The police efforts to pursue these leads were:
1) They contacted telephone information for Burlington and were told that there was no Wrenn or Hill listed on Webb Avenue.
2) They contacted the Burlington Police Department and asked them to check on the whereabouts of Wrenn. No reply was ever received from the Burlington Police.
North Carolina prison authorities were never contacted before trial.
The sufficiency of prosecution attempts to produce witnesses at trial in satisfaction of the Sixth Amendment confrontation right is the subject of the recent Supreme Court case of Barber v Page, 390 US 719; 88 S Ct 1318; 20 L Ed 2d 255 (1968). In Barber the Court held that the prosecution must show due diligence in their efforts to produce such witnesses. The efforts in this case will be examined with reference to this constitutional standard.
The negative response received from the telephone operator in Burlington is of doubtful probative value. At best, this showed only that no telephone was listed in the name of Wrenn or Hill on Webb Avenue, not that Wrenn was not living there.
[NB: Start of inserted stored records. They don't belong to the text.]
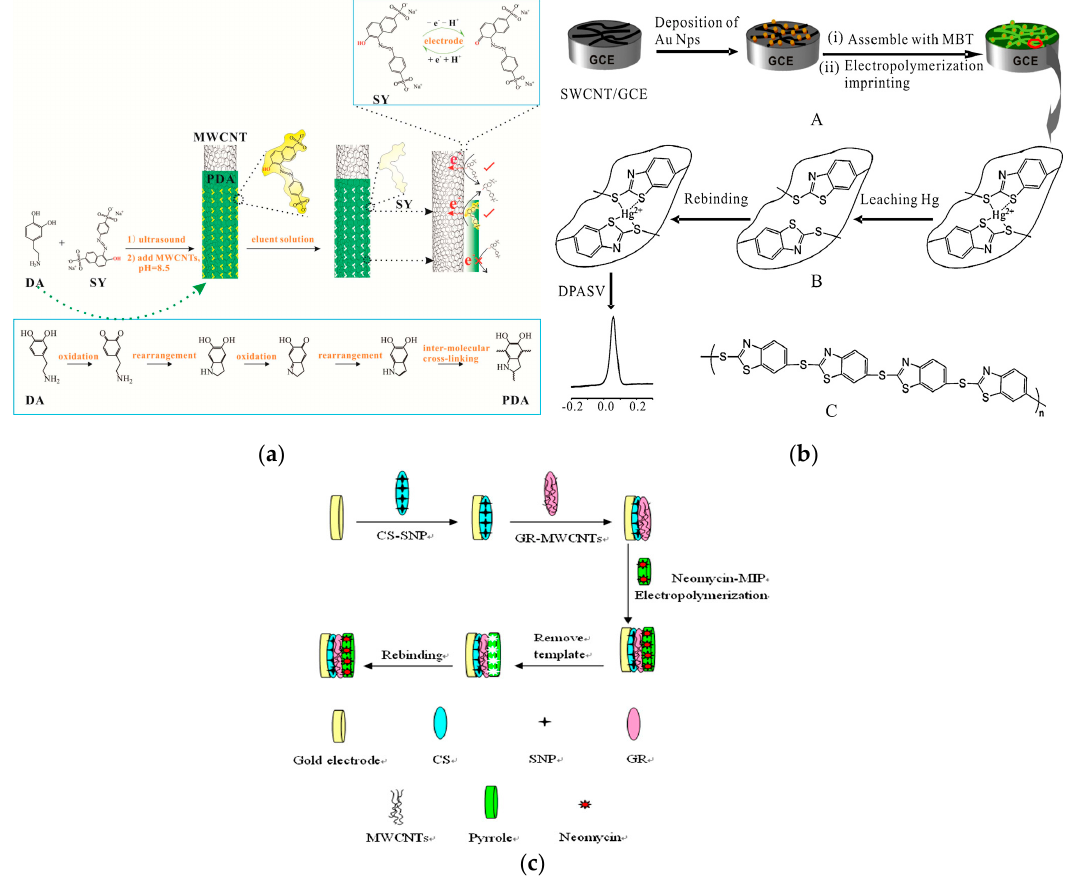
Figure 4. Application of CNTs in MIP-based sensors. ( a ) Fabrication of MWCNT@MIP-PDA sensor for sunset yellow. Reproduced with permission from reference [97]. Copyright 2018 Elsevier. ( b ) Schematic diagram of Hg(II)-imprinted PMBT/AuNPs/SWCNTs/GCE. Reproduced with permission from reference [102]. Copyright Elsevier, 2012. ( c ) Preparation of CS-SNP/graphene-MWCNTs composite-decorated gold electrode. Reproduced with permission from reference [103]. Copyright Elsevier, 2013.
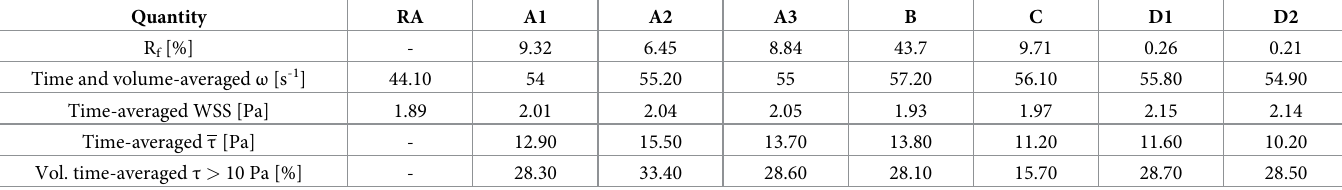
Table 7. Haemodynamic predictions for all catheter models.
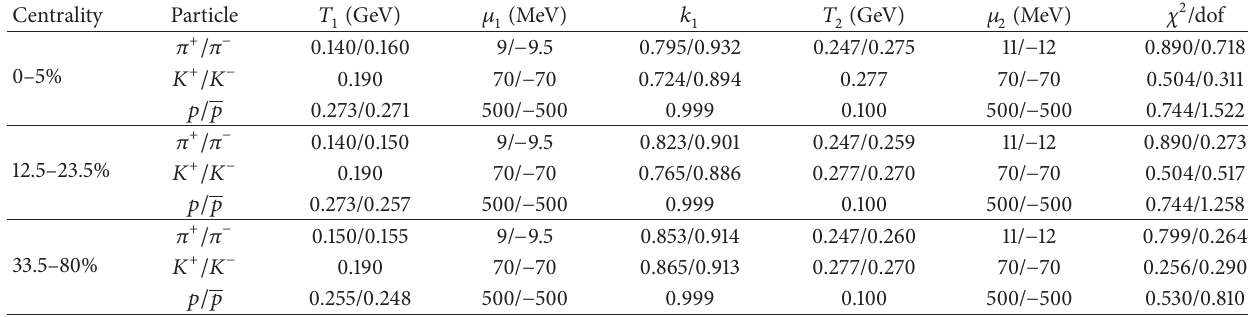
Table 3: Parameter values corresponding to the dashed curves in Figure 1. The relative errors for the effective temperatures, chemical potentials, and ratios are about 5%, 10%, and 3%, respectively. The values for positively/negatively charged particles are given in terms of /value ” in the case of the two values being different. “value 1 2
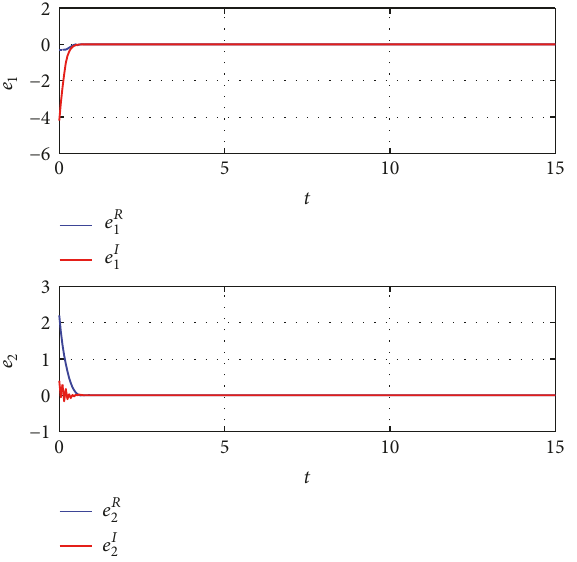
Figure 4: Time responses of synchronization errors 𝑒 1 and 𝑒 2 under controller for example 1.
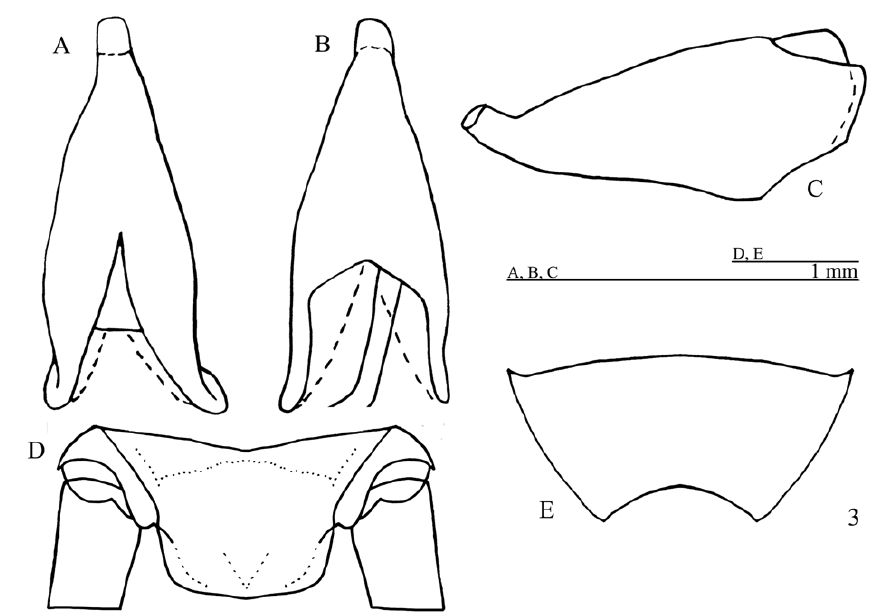
Fig. 3 – P. arenita sp. nov. Female copulatory papilla. A. dorsal, B. ventral and C. lateral views. D. Female supra-anal plate. E. Female subgenital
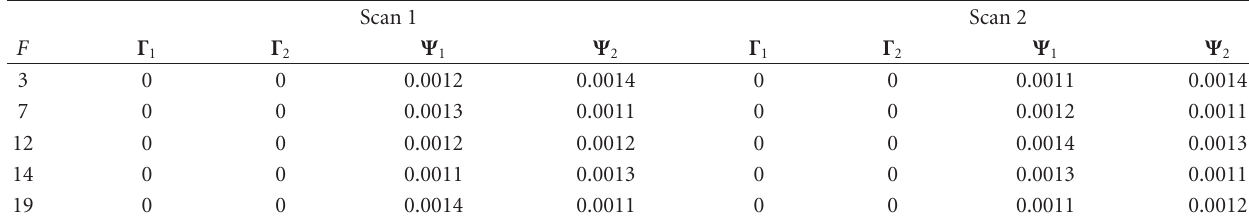
Table 3: Identity errors [mm] for Γ 1 , Γ 2 , Ψ 1 , and Ψ 2 are given for random frames ( F ) of the two cardiac cine MRI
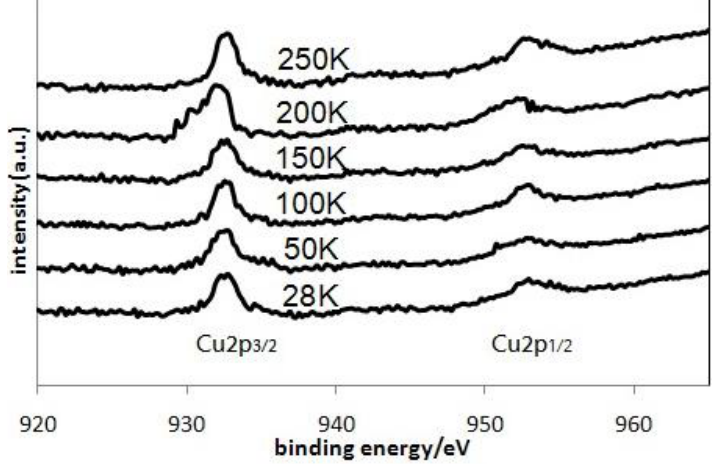
and Cu2p peaks) for Cu-W-RR-ch 1/2 3/2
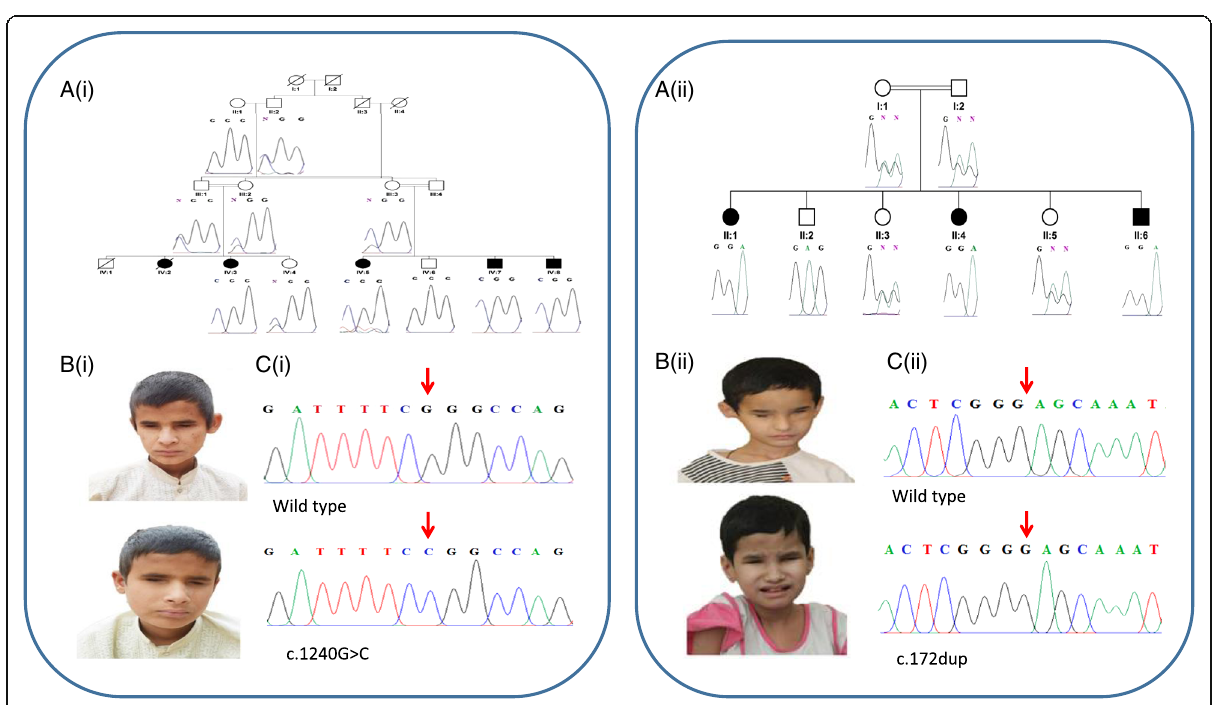
Fig. 1 A Pedigrees of the Pakistani families investigated, and genetic findings. A(i) and A(ii). Family 1 (Ai) and family 2 (Aii) pedigrees showing segregation of the variants identified in each case. B(i) and B(ii). Photographs of two affected individuals in both families with non-syndromic clinical anophthalmia C(i) and C(ii). Sequence chromatograms showing wild-type alongside ALDH1A3 [NM_000693.3:c.1240G > C, p.Gly414Arg; Chr15:101447332G > C (GRCh37)] in exon 11 (family 1), and, a frameshift mutation [NM_000693.3:c.172dup, p.Glu58Glyfs*5; Chr15:101425544dup (GRCh37)]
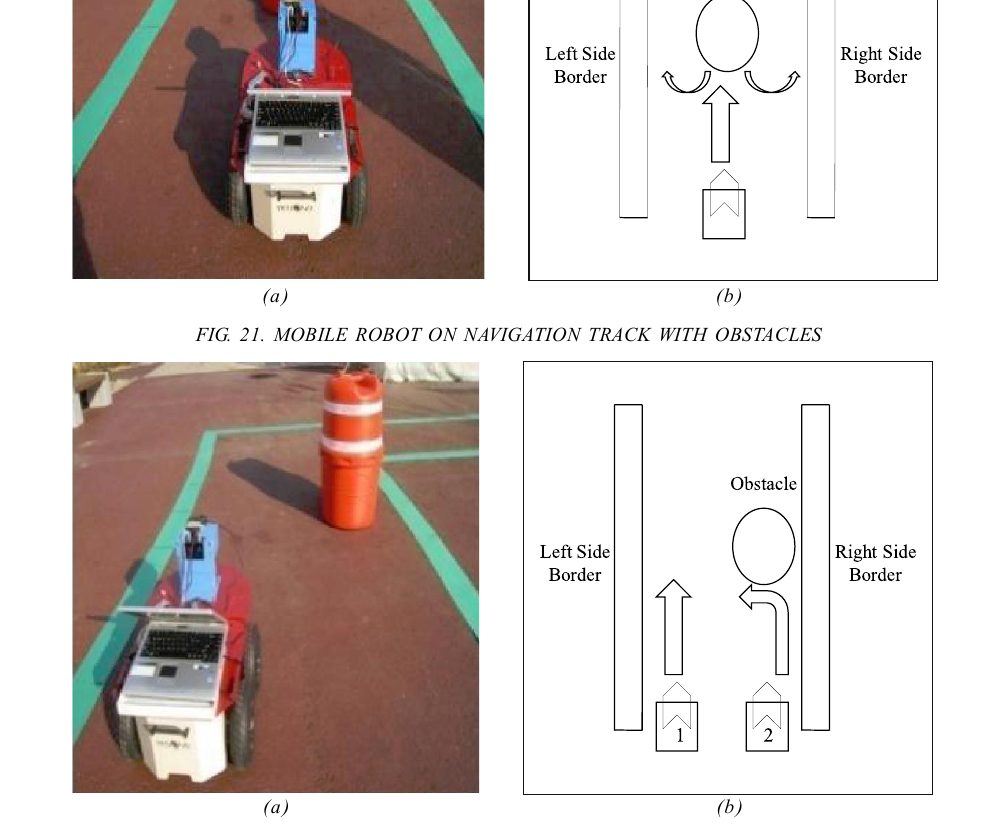
FIG. 22. MOBILE ROBOT ON NAVIGATION TRACK WITH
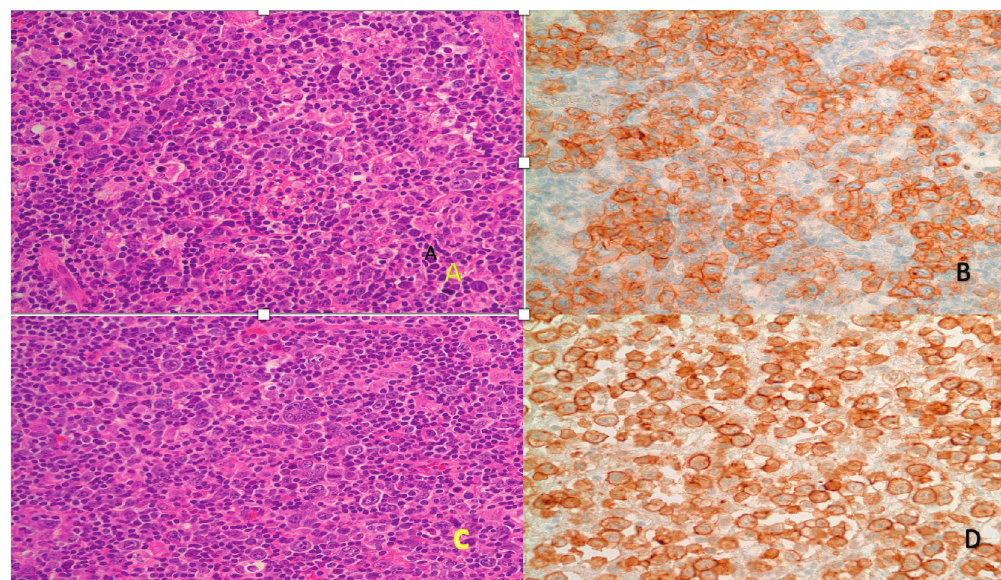
Figure 1: (a) HL intrasinusoidal infiltrate. H&E x400. (b) HL. CD30 stain x400. (c) ALCL intrasinusoidal infiltrate. H&E x400. (d) ALCL.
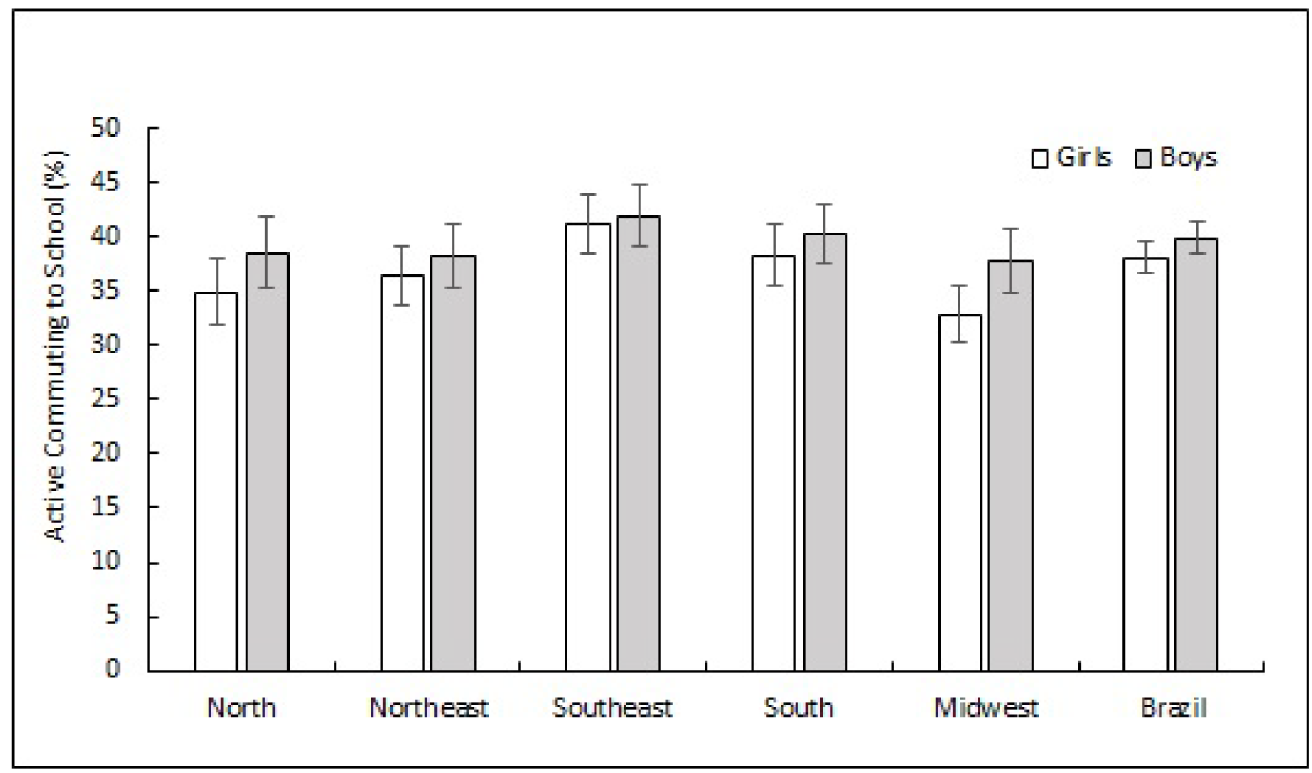
Figure 1- Prevalence of active commuting to school according to geographical region and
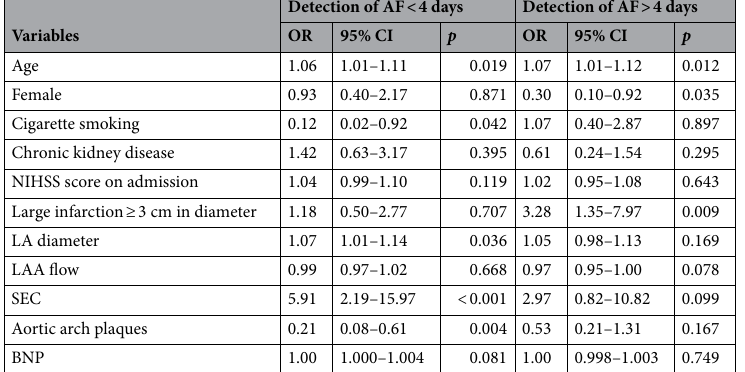
Table 2. Multinomial logistic regression analysis predicting factors associated with AF development ≤ 4 days and > 4 days. LAA flow was defined an average of LAA inflow and out flow. AF = atrial fibrillation; NIHSS = NIH Stroke scale; LA = left atrium; LAA = left atrial appendage; SEC = spontaneous echocontrast; BNP = brain natriuretic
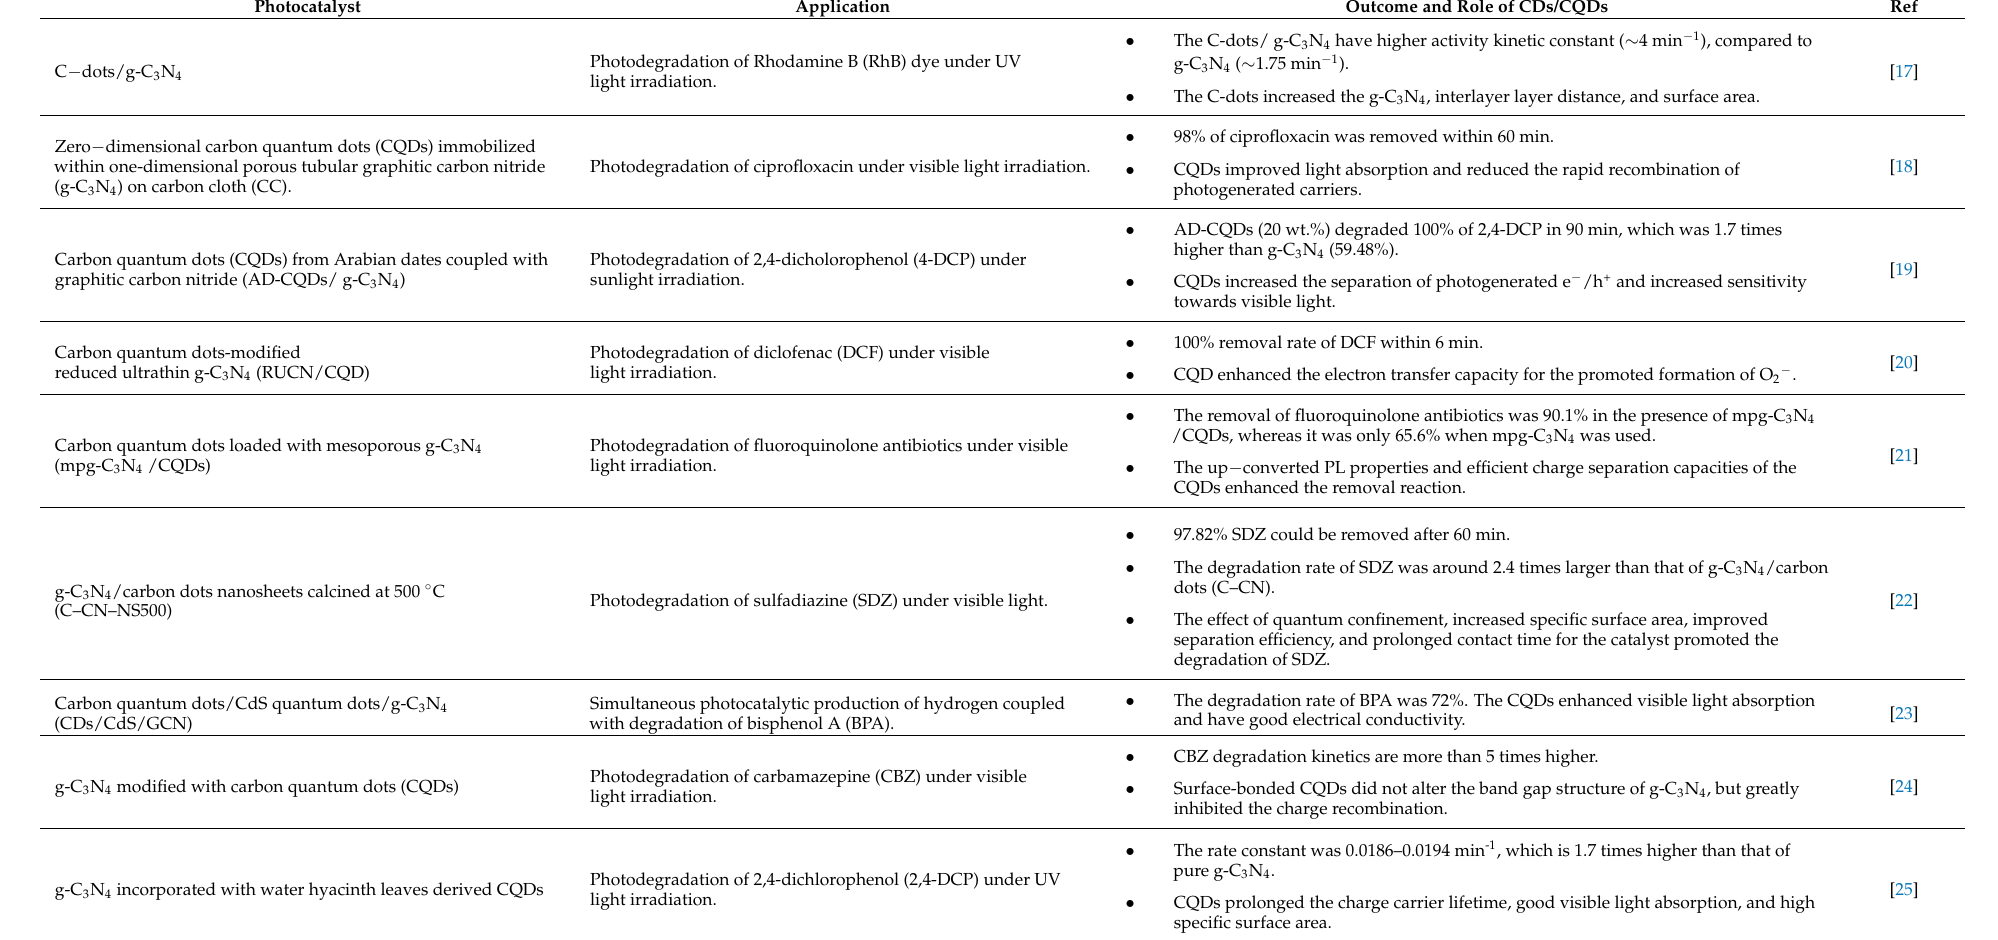
Table 1. Graphitic carbon nitride (g-C 3 N 4 ) modified carbon quantum dots for various organic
By itself, this would not be due diligence.
With reference to the asserted request made to the Burlington Police Department to check on *87Wrenn’s whereabouts, there is nothing to indicate that a check was ever made. In such a case, the prosecution must show, in writing, that unsuccessful attempts were made to locate the witness. If the Burlington Police were unwilling to do this, due diligence required the prosecution to resort to other means.
The most specific lead was not checked at all by the prosecutor. No effort was made by him to contact North Carolina Prison authorities, and although defendant’s appellate counsel, subsequent to trial, found that Wrenn was not in a North Carolina prison, this is not determinative. The fact that an attempt may prove unsuccessful does not justify the prosecution’s failure to make that attempt, Barber, supra.
We hold therefore that the prosecutor did not show due diligence in his efforts to produce Wrenn at trial.
As a result, it was error to allow Wrenn’s preliminary examination testimony to be read at trial. While the introduction of preliminary examination testimony at trial is governed by statute2 in Michigan, the statute must be interpreted in a manner consistent with prevailing constitutional authority.3
The circumstances with regard to the non-production of Pritchard are somewhat different. The prosecution had no specific leads as to his whereabouts. They were simply told that he had left the state. In these circumstances, we find that it was not an abuse of discretion for the trial court to find due diligence on the part of the prosecution in the efforts that were made to locate and produce Pritchard.
*88Reversed and remanded.
T. M. Kavanagh, C. J., and Swainson and Williams, JJ., concurred with T. G. Kavanagh, J.

 34 Mich App 578 (1971).

 MCLA 768.26; MSA 28.1049

 See for example, People v Nieto, 33 Mich App 535 (1971).